Clinamen, conceived in 2012, is shown here at its largest iteration to date, at scale with the architecture of this site. The Bourse de Commerce was an 18th-century stock exchange, partly restored and partly redesigned during a major three-year transformation at the hands of Japanese architect Tadao Ando. Its glass-domed rotunda and original wraparound 19th-century mural are the venue’s crown jewels, below which is the core of the redesign, Ando’s vast and versatile 29-meter-wide, nine-meter-tall concrete cylindrical exhibition space. Staircases wrap around it, atop which visitors can circle a ringed walkway to view the space from above.
The word “clinamen” comes from Epicurean physics and, per the wall text, “refers to the random motion of atoms, a concept that resonates with the work’s inevitably changing and unpredictable nature.” (“Boursier-Mougenot has a weakness for overly clever titles,” Artnews once wrote.)


Clinamen has been floating around, so to speak, since 1997 when Boursier-Mougenot played around with filling up inflatable pools. A ten-meter iteration was shown at the Biennale de Lyon in 2017, hosted in a geodetic building masterminded by Richard Buckminster Fuller; before that, it was shown at the National Gallery of Victoria in Melbourne in 2013.
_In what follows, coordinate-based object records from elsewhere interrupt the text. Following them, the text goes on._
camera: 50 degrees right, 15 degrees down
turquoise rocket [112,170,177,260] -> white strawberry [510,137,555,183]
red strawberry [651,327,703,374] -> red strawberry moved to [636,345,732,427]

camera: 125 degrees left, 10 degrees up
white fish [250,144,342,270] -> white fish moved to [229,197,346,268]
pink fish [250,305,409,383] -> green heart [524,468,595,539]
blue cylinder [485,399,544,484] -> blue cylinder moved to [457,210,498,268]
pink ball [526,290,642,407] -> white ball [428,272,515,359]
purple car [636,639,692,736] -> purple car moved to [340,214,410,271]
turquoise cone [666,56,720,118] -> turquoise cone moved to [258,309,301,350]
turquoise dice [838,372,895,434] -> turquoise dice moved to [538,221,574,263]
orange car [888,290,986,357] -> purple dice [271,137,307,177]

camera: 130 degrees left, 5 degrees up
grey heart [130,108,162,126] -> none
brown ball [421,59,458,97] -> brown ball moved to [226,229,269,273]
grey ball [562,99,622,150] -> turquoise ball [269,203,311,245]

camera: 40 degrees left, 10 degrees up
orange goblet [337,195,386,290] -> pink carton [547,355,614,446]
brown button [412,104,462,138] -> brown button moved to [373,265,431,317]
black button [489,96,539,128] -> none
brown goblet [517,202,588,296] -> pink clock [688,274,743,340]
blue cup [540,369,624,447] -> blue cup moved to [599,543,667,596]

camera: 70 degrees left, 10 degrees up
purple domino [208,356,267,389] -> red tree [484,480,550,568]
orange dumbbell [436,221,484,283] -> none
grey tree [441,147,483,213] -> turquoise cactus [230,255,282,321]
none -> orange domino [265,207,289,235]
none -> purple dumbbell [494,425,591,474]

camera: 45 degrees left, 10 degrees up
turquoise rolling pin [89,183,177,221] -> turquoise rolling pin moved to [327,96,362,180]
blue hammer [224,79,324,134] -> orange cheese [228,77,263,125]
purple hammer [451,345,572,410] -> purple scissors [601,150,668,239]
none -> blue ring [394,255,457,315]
Boursier-Mougenot worked closely with Lavigne ten years ago, when she was a curator at the Centre Pompidou-Metz and he represented France at the 56th Venice Biennale. In the Giardini, the artist used low-voltage electrical currents to power a ‘mobile’ tree inspired by 18th-century parks and Italian Mannerist gardens. The artist had the French pavilion’s glass roof removed to freely allow in the elements. The same year, his exhibition in Paris, “Acquaalta,” was named after the annual flooding that affects the water levels in Venice. His work not only alluded to this phenomenon but also implemented it. When he took over spaces in the Palais de Tokyo, dark eerie waters unfurled across the cavernous rooms, through which visitors navigated in small wooden boats, while images of the public themselves—filmed by cameras in situ—projected back their movements against the walls.
Clinamen is posited as a kind of synesthesia, the phenomenon of when the brain routes sensory information to more than one sense simultaneously, and one can literally see timbres or hear visuals. In addition to his relationship with water—the artist is based in Sète, a Mediterranean-adjacent French port city in the Occitania region—Boursier-Mougenot has a strong relationship with music, having also worked as a composer heavily influenced by John Cage and Brian Eno, and Clinamen is a balm for the ears and eyes alike.